The antenatal history including whether drugs and alcohol were taken during pregnancy, if the mother experienced depression, infection or bleeding during pregnancy and the parental age at birth were recorded as these have been shown to be pre-natal factors with the strongest evidence for an association with autism risk [8]. The birth history was recorded including whether the child was pre-term (<34 weeks) or term (>34 weeks), the birth weight (kg) and birth trauma were recorded as prematurity, low birth weight and birth trauma have been reported to be autism risk factors [8]. Higher rates of CNV’s have been found in individuals with co- existing structural anomalies and dysmorphisms [9] so these will be documented. The patient’s weight, height and head circumference will be recorded in centiles at the time of diagnosis as it has been reported that macrocephaly (>97th centile) and increased height and weight is found in ASD [10,11]. A history of developmental regression, a diagnosis of a learning disability and epilepsy will also be recorded as these are frequently reported in ASD [4]. A family history of ASD, learning difficulties and a psychotic illness will be recorded as recommended by SIGN guidelines [4]. The child’s sensory behaviors will be recorded as these are included in the general warning signs of ASD [4].

Genetics collection

Blood samples that have previously been obtained from all the children have undergone molecular genetic studies including DNA extraction and array CGH screening for sub-microscopic deletions/ duplications. Some genetic data was missing from the files so the genetics department was contacted to provide the genetic test results of 7/34 children and the parental genetics for 12/34 children.
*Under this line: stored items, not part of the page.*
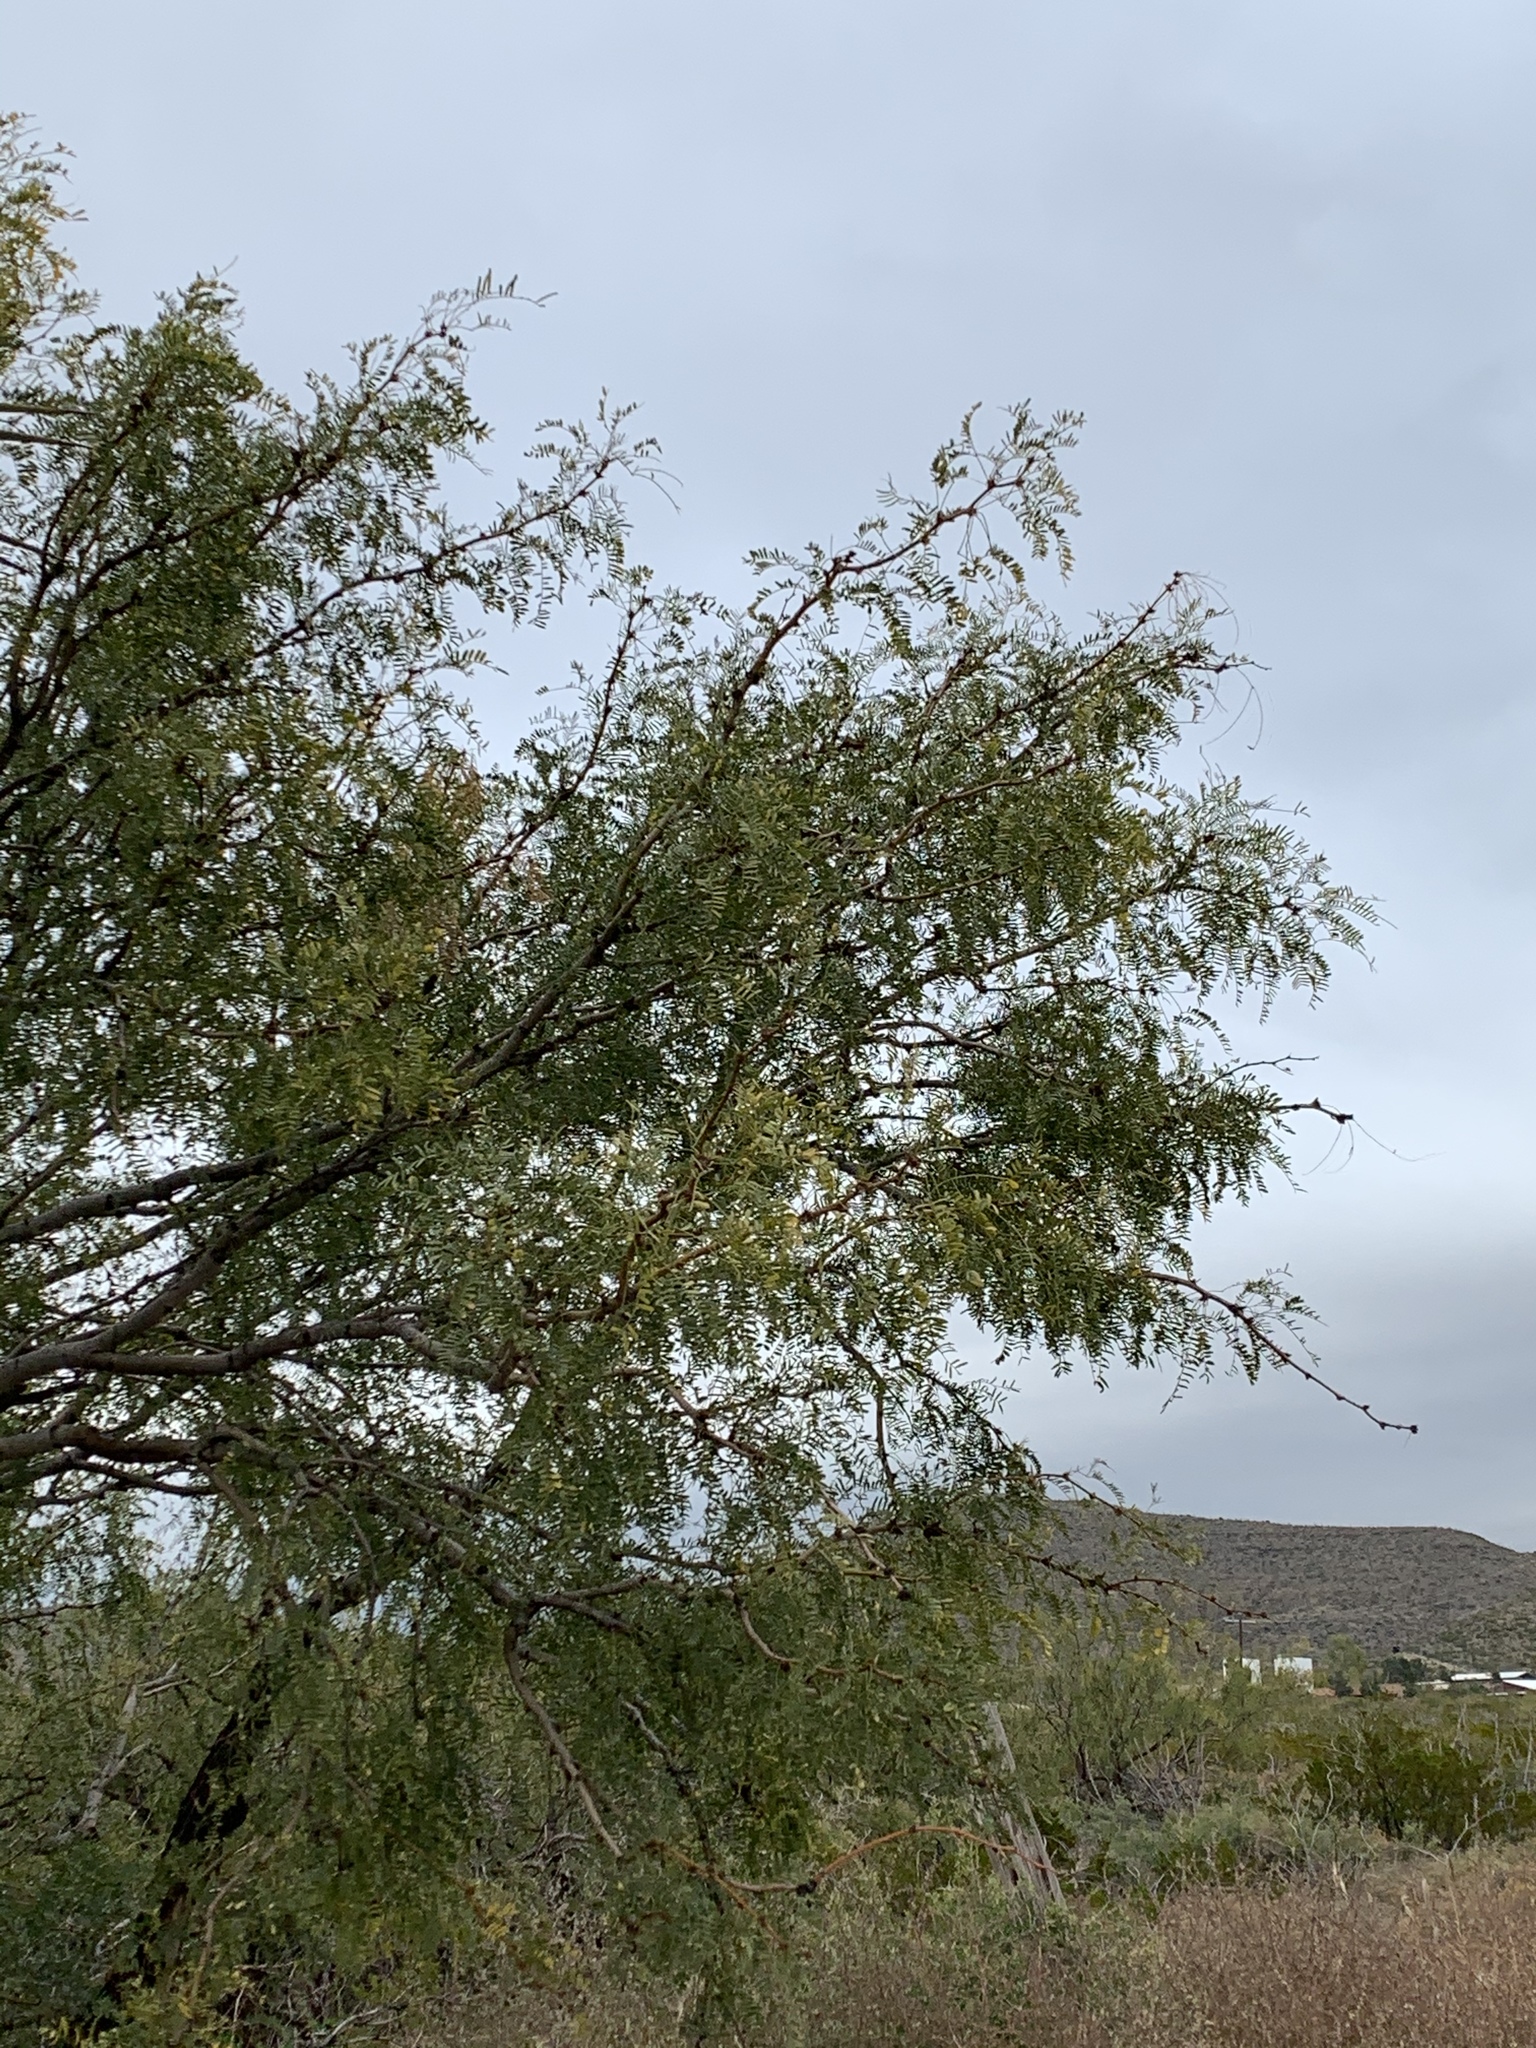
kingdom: Plantae
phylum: Tracheophyta
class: Magnoliopsida
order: Fabales
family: Fabaceae
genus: Prosopis
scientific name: Prosopis glandulosa
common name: Honey mesquite
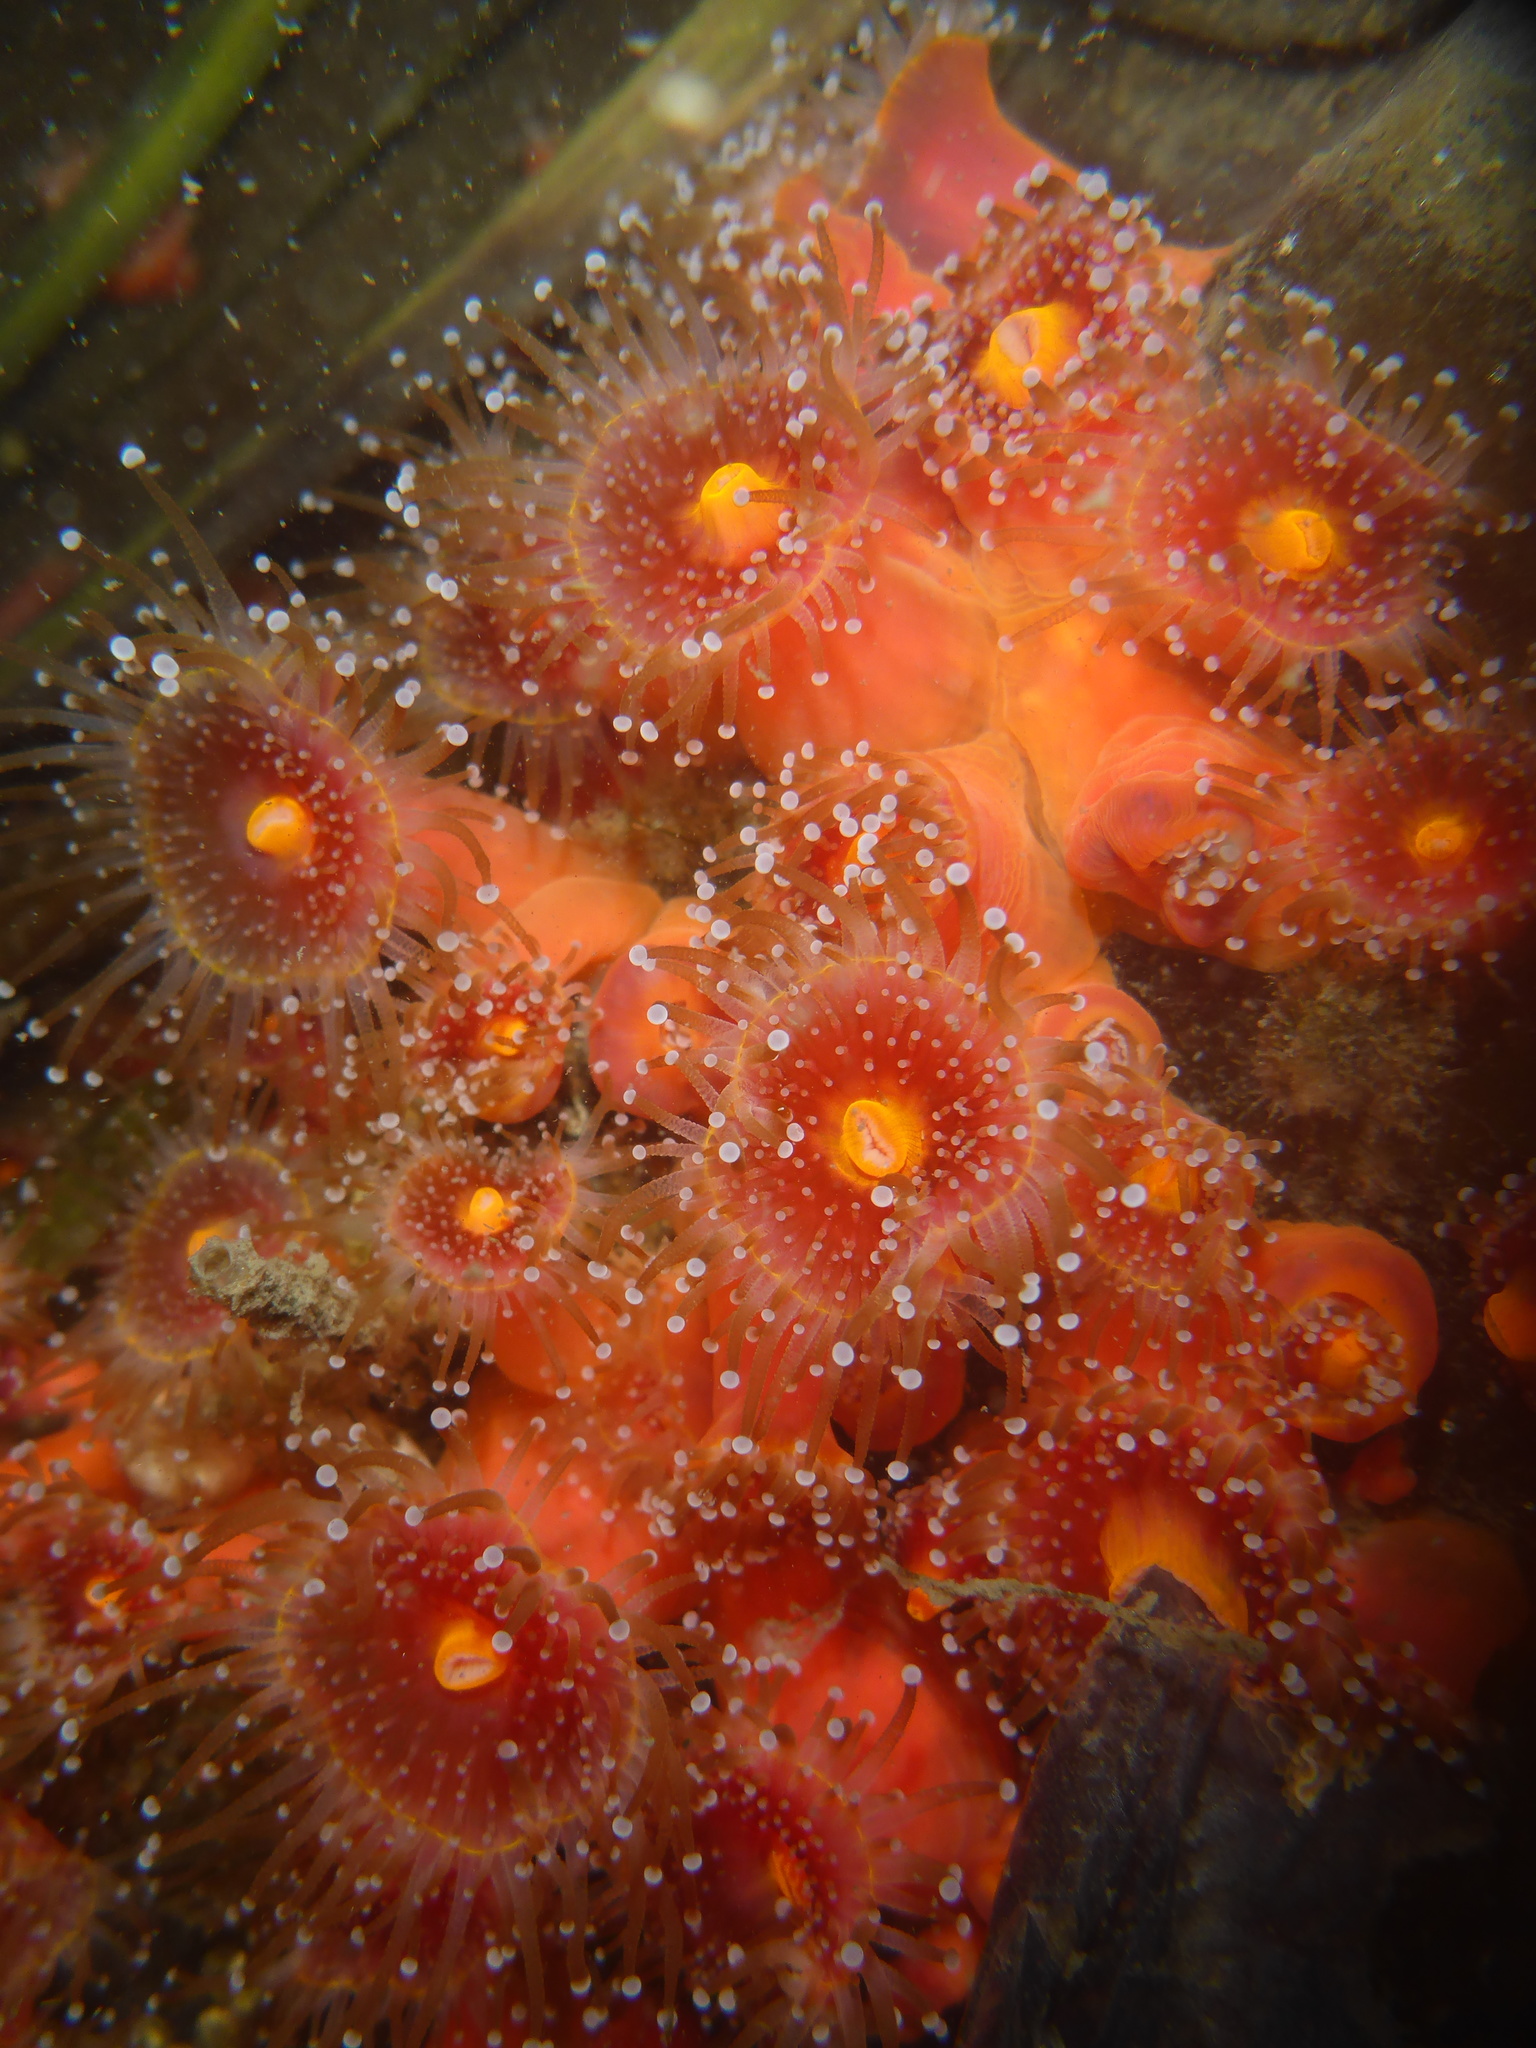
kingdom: Animalia
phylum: Cnidaria
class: Anthozoa
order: Corallimorpharia
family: Corallimorphidae
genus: Corynactis
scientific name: Corynactis californica
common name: Strawberry corallimorpharian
The 34 patients that were included comprised of 71% males and 29% female. The study included 63% deletions and 37% duplications. Chi-square test of association investigated if there was a statistically significant (p<0.05) association between having a deletion or duplication and the risk factors for ASD that were recorded in the spreadsheet. Odds ratios were also calculated.

Duplications were four times more likely to be inherited and deletions were more likely to be de novo however this was not statistically significant p=0.17 odds ratio= 4.44 95% CI (0.62-32.41) (Figure 1.0).